━━ EXCERTO DA FONTE ━━
Condeno a Arguida A……………/SA Sucursal em Portugal, no pagamento de uma coima que fixo no montante de €200,00 cada, por cada uma das 29 infracções praticadas, num total de €5.800,00 (…) o qual deverá ser descontado o montante já pago. (...)”.
Nada mais se deu como provado.

Há que conhecer da questão colocada no recurso.
A questão já não é nova e foi já decidida por este Supremo tribunal, entre outros, nos processos n.ºs 0578/18.2BEPRT e 01918/18.0BEPRT, o primeiro com acórdão datado de 23.01.2019 e o segundo de 29.05.2019.
Seguiremos de perto o que se deixou dito neste segundo acórdão:
No recurso que interpôs da decisão de aplicação de coima, a arguida invocara, em suma, que a alfândega a notificara para pagar a coima nos moldes previstos no nº 1 do art.º 75º do RGIT, o que cumpriu, e que isso torna ilegal a sua condenação na coima aplicada no processo de contraordenação. Na sua óptica, apesar das operações de trânsito não serem já susceptíveis de regularização, por impossibilidade de apresentar os manifestos emitidos nas declarações de voo, as exportações foram certificadas em devido tempo, como, aliás, se mostra provado, devendo considerar-se a situação regularizada e preenchido o pressuposto previsto no nº 3 do art.º 75º do RGIT.
O Mmº Juiz, dando-lhe razão, julgou procedente o recurso e declarou extinto o procedimento contraordenacional.
E é dessa decisão que recorre a Fazenda Pública, que invoca unicamente não haver lugar à aplicação do nº 1 do art.º 75 do RGIT em face do disposto no nº 3, isto é, por ser imprescindível a regularização da situação tributária e esta não ser viável em face da impossibilidade de manifestar uma mercadoria já transportada.
A questão que se coloca consiste, assim, e apenas, em saber se na sentença se incorreu em erro ao julgar-se que a arguida podia beneficiar do regime previsto no nº 1 do art.º 75º numa situação em que não era objectivamente possível proceder à regularização da situação tributária, já que não são, nem nunca foram, discutidos os requisitos previstos no nº 2 do art.º 75º - como seja o valor da prestação tributária ou o valor da mercadoria.
O artigo 75º do RGIT dispõe o seguinte:
Antecipação do pagamento da coima
1 - Tratando-se de contra ordenação simples, o arguido que pagar a coima no prazo para a defesa beneficia, por efeito da antecipação do pagamento, da redução da coima para um valor igual ao mínimo legal cominado para a contraordenação e da redução a metade das custas processuais.
2 - O pagamento antecipado da coima não é aplicável às contra-ordenações aduaneiras em que o valor da prestação tributária em falta for superior a € 15.000 ou, não havendo lugar a prestação tributária, a mercadoria objecto de infracção for de valor aduaneiro superior a € 50.000 e, em qualquer caso, não afasta a aplicação das sanções acessórias previstas na lei.
3 - Caso o arguido não proceda, no prazo legal ou no prazo que seja fixado, à regularização da situação tributária, perde o direito à redução previsto no n.º 1 e o processo de contra-ordenação prossegue para fixação da coima e cobrança da diferença.
━━━
◆ O QUE SE PEDE: Por favor, reescreva o excerto do acórdão desde "O Mmº Juiz, dando-lhe" até "mercadoria já transportada.", inclusive, passando a designar "Fazenda Pública" como "Autoridade Tributária e Aduaneira".
━━ EXCERTOS DA LISTAGEM ━━
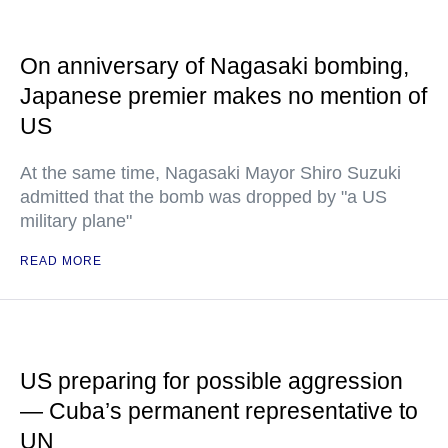
On anniversary of Nagasaki bombing,
Japanese premier makes no mention of
US
At the same time, Nagasaki Mayor Shiro Suzuki
admitted that the bomb was dropped by "a US
military plane"
READ MORE
US preparing for possible aggression
— Cuba’s permanent representative to
UN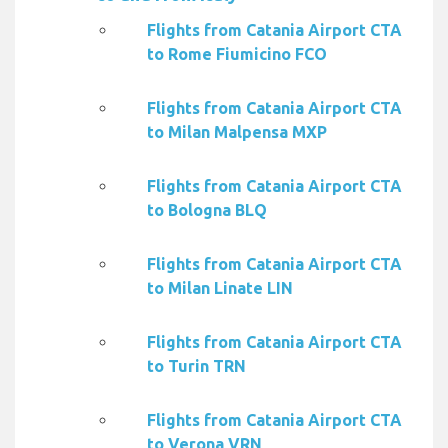
Flights from Catania Airport CTA
to Rome Fiumicino FCO
Flights from Catania Airport CTA
to Milan Malpensa MXP
Flights from Catania Airport CTA
to Bologna BLQ
Flights from Catania Airport CTA
to Milan Linate LIN
Flights from Catania Airport CTA
to Turin TRN
Flights from Catania Airport CTA
to Verona VRN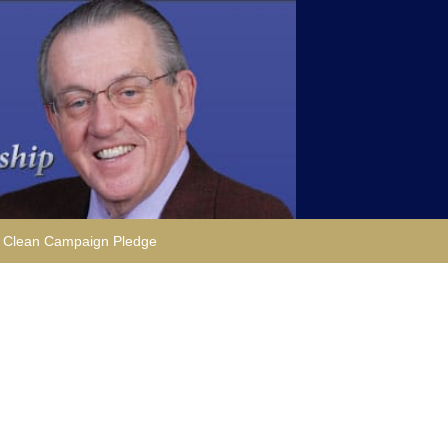
Clean Campaign Pledge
━━━
◆ RESPOSTA ESCRITA:
O Mmº Juiz, dando-lhe razão, julgou procedente o recurso e declarou extinto o procedimento contraordenacional.
E é dessa decisão que recorre a Autoridade Tributária e Aduaneira, que invoca unicamente não haver lugar à aplicação do nº 1 do art.º 75 do RGIT em face do disposto no nº 3, isto é, por ser imprescindível a regularização da situação tributária e esta não ser viável em face da impossibilidade de manifestar uma mercadoria já transportada.